Tucson ist ein Westernfilm, der im Jahr 1949 in den USA das Licht der Leinwand erblickte. In eindrucksvoller Kulisse der wilden Prärien Arizonas entfaltet sich die spannende Geschichte eines Mannes, der entschlossen ist, für Recht und Ordnung zu sorgen. In den Hauptrollen sehen wir Julian Madrid und ein Ensemble aus authentischen Cowboys, denen man abkauft, dass sie in ihren schnittigen Stiefeln nicht nur gut aussehen, sondern auch hart durchgreifen können.
Der Film spielt in Tucson, einer Stadt, die schon damals Wildwest-Panorama und hoffnungsvolle Visionen für den amerikanischen Westen vereinte. Warum der Film bis heute eine bleibende Wirkung hat? Nun, das ist ganz einfach: Er repräsentiert die klare und kompromisslose Denkweise, die den Westen erobert hat – und das wird heutzutage nicht gerade oft gefilmt, zumindest nicht in einer Weise, die jenseits der liberalen Hollywood-Doktrin liegt.
Mit Tucson erleben wir eine Zeitreise in eine Ära, in der Männer Männer waren und Frauen nachhause kamen, um ihre Männer zu unterstützen, nachdem diese den bösen Jungs gezeigt haben, wo Barthel den Most holt. Die Handlung ist einfach, direkt und unverblümt – kein Zuckerschlecken oder schwarz-weiße Weltansichten, sondern mit klaren Kontrasten und ausdrucksstarken Charakteren.
Von den ersten Trompetenfanfaren hin bis zum Abspann vermittelt Tucson eine Botschaft an das Publikum: Der Kampf um Ehrlichkeit, Gerechtigkeit und Landbesitz zahlt sich immer aus. In einer Ära, in der wir von moralischer Mehrdeutigkeit und Zweideutigkeit umgeben sind, ist es erfrischend, einen Film zu erleben, der nicht entschuldigt, warum jemand seine Rinder verteidigt oder sich mit einem Stetson auf dem Kopf Respekt verschafft.

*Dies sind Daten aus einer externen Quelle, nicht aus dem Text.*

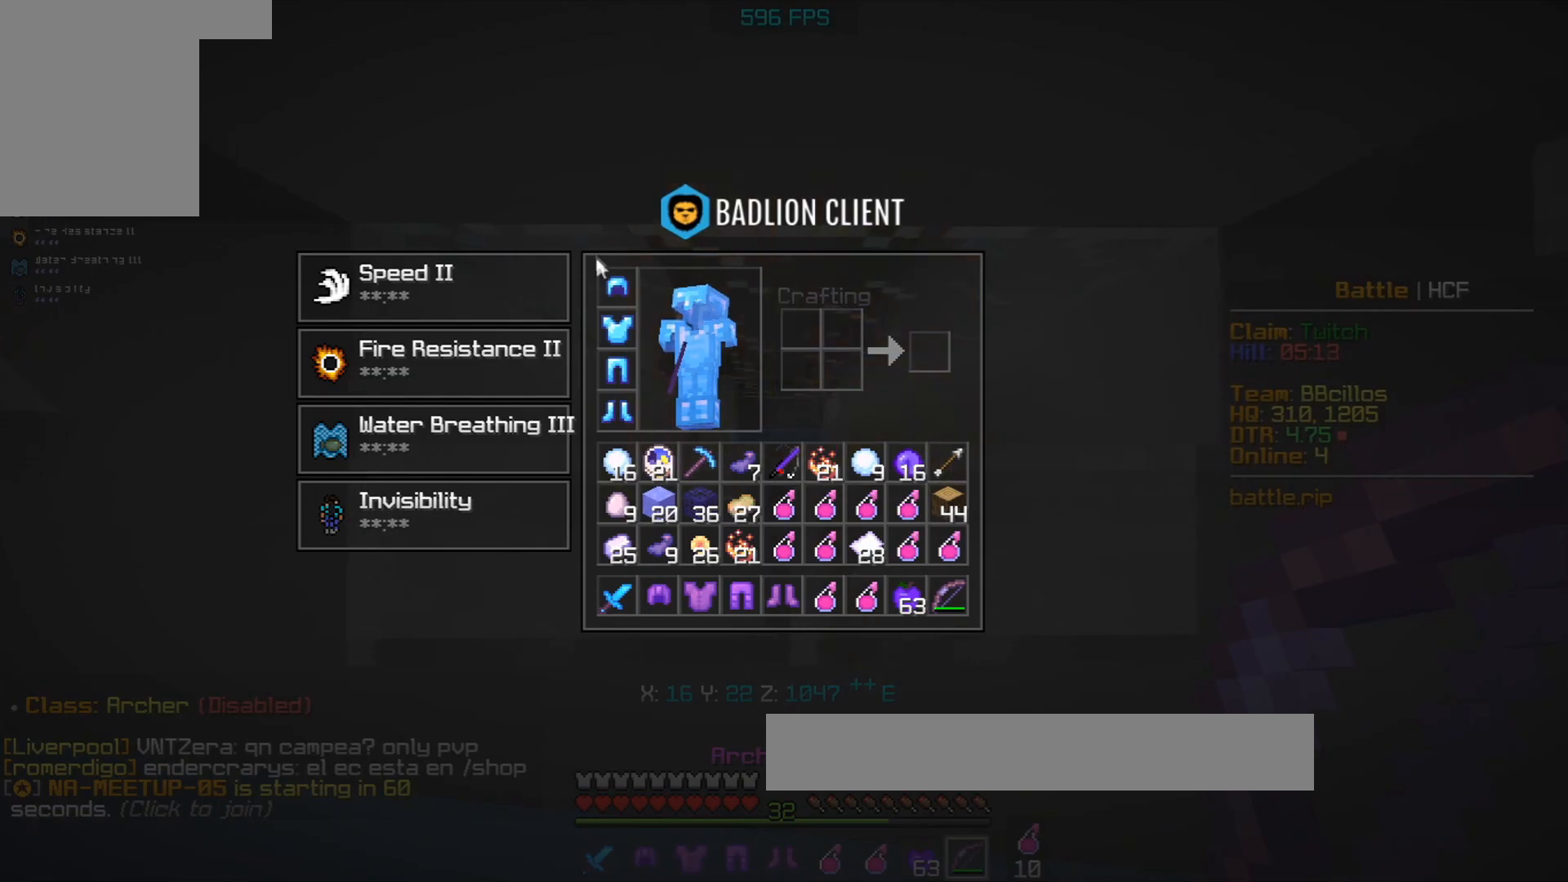
{"keys": [], "mouse": [], "events": []}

Sicherlich lässt sich sagen, dass Film und Realität zwei Paar Cowboystiefel sind. Aber, was viele an diesem Klassiker fasziniert, ist die Art und Weise, wie er eine ähnliche Schietwetteroptimierung bietet wie John Wayne in seinen besten Jahren. Der Held bewegt sich durch eine Welt, die vielleicht gefährlich ist, aber auch die Mühe wert ist.
Liberale Eau-de-Cologne-Liebhaber könnten dadurch irritiert sein, aber es wird wohl niemanden verwundern, dass Tucson eine nostalgische Rückkehr zu einer Zeit darstellt, wo moralische Debatten nicht den Bildschirm beherrschten. Mit seiner klaren Botschaft, dass Anstrengung, Arbeitsethik und Gerechtigkeit über Allem stehen, ist dieser Film ein Trostmittel für jeden, der von den moralischen Übertretungen der Gegenwart einen bitteren Nachgeschmack auf der Zunge hat.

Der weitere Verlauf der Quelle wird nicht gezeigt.